Gather all lines with "Indonesia" from the records.

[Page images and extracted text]
--

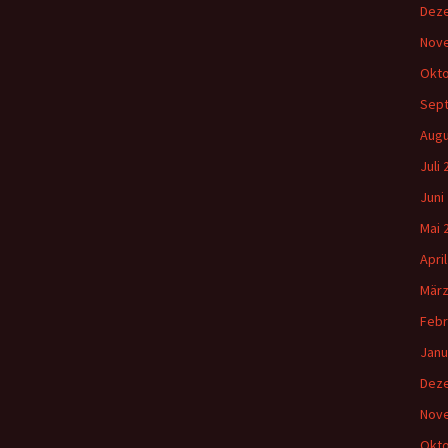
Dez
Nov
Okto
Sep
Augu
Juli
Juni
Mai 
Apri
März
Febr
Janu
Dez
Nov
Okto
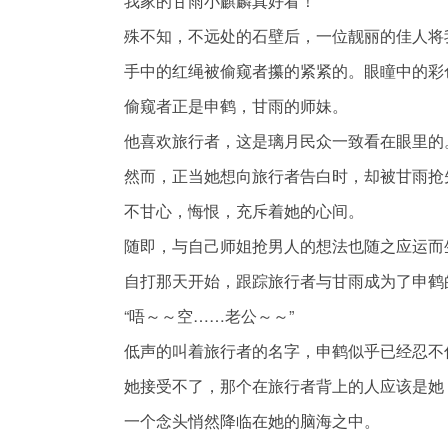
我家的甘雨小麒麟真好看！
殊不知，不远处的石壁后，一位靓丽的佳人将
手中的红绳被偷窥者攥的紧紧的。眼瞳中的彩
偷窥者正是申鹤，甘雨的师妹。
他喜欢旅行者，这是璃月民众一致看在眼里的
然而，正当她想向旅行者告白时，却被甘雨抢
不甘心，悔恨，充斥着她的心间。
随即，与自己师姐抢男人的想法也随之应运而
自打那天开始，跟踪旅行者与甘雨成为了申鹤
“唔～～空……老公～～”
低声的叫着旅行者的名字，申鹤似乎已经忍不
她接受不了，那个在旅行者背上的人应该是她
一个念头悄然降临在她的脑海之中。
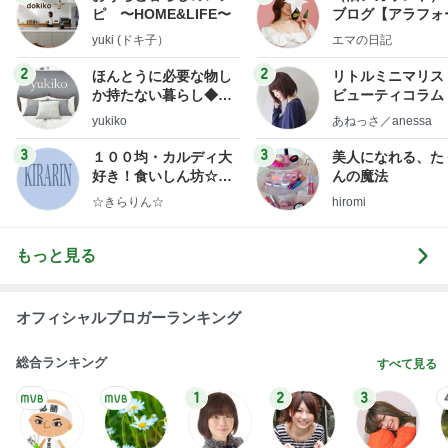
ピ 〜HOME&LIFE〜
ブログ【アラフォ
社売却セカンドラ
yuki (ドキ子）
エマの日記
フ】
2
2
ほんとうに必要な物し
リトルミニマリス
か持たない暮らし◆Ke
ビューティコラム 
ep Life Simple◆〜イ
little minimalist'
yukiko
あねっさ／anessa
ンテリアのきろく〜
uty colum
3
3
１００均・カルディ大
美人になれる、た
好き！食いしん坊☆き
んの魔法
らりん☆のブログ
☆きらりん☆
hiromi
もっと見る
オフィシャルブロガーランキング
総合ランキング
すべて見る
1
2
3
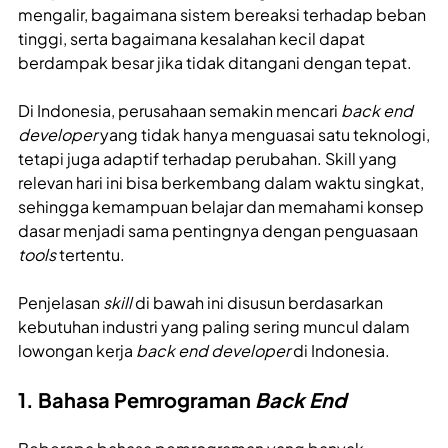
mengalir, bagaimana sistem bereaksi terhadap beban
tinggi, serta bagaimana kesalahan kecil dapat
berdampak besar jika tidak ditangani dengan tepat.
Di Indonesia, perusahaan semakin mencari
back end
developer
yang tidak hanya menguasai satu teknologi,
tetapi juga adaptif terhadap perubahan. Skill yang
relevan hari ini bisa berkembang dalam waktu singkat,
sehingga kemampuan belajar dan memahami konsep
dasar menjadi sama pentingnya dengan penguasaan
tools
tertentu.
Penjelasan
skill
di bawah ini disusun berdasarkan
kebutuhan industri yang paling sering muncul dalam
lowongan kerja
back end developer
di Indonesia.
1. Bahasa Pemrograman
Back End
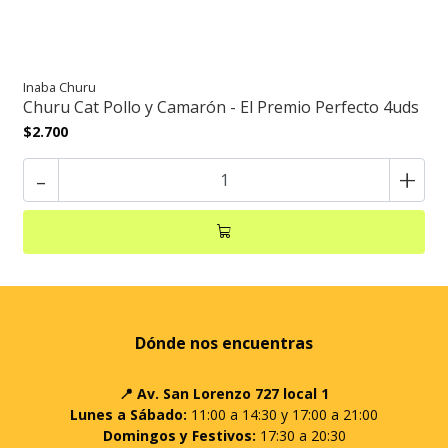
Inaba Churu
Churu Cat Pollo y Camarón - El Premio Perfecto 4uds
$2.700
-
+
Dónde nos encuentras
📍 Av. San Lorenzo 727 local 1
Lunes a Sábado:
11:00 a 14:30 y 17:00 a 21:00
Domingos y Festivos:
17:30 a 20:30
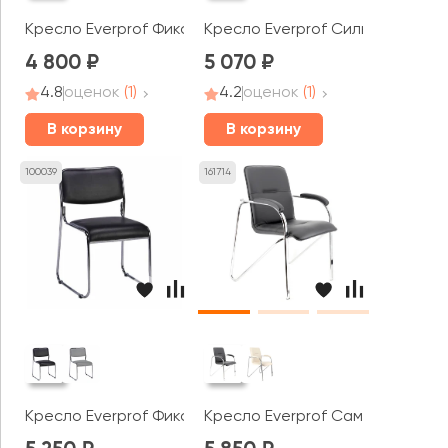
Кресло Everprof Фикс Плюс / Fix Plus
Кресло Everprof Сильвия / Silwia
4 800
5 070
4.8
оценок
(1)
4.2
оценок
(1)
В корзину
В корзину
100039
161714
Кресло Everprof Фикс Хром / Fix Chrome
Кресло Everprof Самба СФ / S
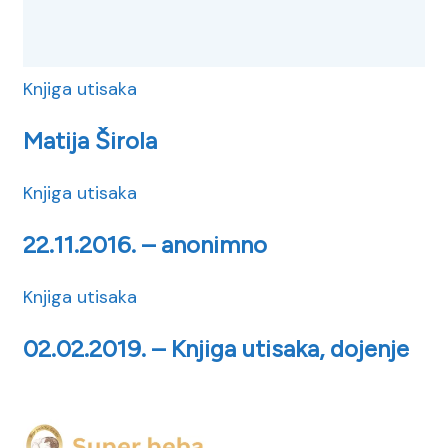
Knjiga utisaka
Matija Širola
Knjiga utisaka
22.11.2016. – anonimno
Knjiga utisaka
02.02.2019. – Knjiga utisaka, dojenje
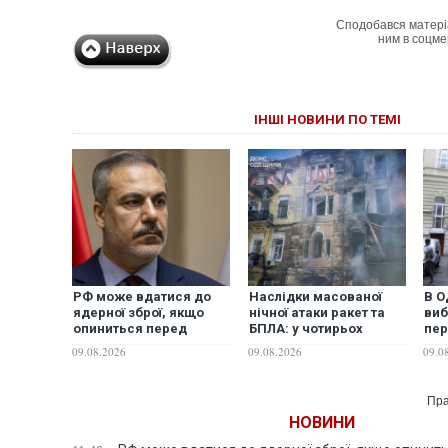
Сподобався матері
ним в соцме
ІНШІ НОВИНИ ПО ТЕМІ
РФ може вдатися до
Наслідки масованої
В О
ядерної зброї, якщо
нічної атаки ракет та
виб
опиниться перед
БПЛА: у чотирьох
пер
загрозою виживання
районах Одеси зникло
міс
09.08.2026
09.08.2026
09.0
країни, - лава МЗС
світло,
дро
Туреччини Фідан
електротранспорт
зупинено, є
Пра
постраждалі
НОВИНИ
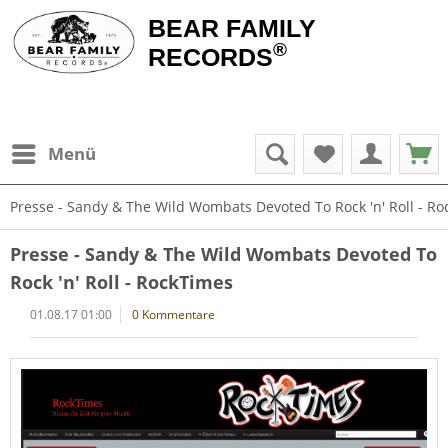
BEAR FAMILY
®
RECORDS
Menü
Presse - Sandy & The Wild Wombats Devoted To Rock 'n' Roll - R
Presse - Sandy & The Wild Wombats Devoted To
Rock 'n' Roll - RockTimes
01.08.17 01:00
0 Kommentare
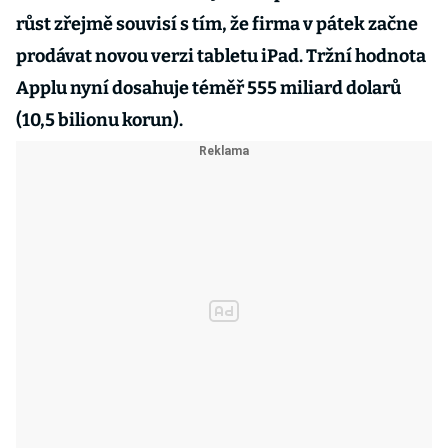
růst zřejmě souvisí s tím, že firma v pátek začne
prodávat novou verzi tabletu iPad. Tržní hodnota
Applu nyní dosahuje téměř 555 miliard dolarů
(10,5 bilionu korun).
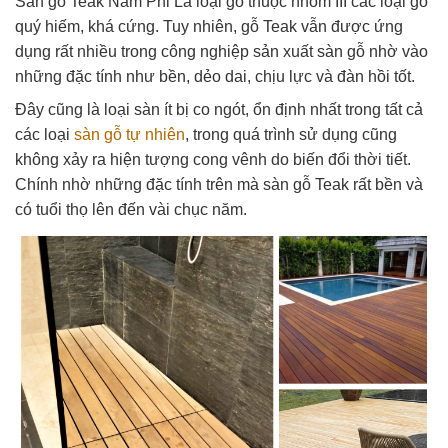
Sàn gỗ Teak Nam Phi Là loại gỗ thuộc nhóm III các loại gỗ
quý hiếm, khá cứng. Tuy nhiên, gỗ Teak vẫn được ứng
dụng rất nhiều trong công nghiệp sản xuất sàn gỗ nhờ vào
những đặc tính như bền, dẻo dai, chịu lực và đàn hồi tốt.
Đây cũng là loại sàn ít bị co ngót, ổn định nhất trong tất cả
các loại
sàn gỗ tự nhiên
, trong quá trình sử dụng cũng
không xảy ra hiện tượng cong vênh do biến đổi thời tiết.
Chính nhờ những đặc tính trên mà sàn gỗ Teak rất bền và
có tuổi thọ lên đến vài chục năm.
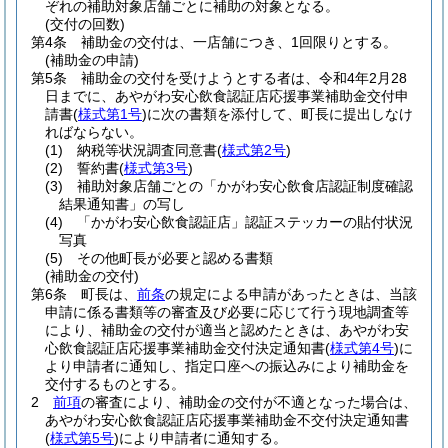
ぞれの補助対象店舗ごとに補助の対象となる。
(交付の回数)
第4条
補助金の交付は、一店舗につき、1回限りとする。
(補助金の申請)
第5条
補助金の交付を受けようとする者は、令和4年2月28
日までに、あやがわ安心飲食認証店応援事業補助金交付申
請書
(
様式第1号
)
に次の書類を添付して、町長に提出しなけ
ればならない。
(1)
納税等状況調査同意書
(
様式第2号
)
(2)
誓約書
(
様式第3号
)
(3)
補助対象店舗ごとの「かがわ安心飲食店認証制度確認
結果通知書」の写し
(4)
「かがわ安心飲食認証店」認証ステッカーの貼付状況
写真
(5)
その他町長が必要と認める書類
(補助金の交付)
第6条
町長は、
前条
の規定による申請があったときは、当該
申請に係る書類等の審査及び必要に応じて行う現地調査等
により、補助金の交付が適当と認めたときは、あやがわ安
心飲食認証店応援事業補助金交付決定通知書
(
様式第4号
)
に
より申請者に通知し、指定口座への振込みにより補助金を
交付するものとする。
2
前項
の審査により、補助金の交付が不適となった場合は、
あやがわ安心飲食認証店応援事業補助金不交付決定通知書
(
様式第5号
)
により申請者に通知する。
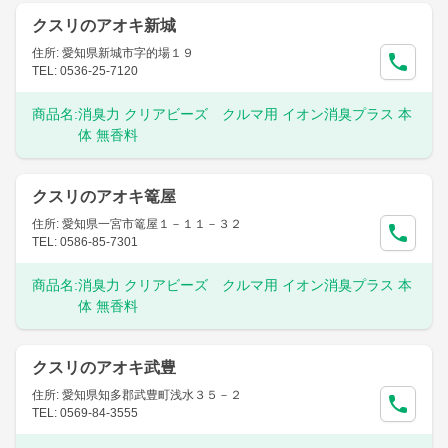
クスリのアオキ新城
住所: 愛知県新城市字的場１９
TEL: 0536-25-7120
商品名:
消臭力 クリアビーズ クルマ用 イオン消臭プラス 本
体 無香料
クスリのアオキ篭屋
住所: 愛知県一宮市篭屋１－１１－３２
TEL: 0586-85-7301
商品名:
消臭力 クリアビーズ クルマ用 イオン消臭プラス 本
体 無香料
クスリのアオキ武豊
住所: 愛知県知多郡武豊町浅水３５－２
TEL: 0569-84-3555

--

Solution to this exercise:
Di Indonesia, perusahaan semakin mencari
di Indonesia.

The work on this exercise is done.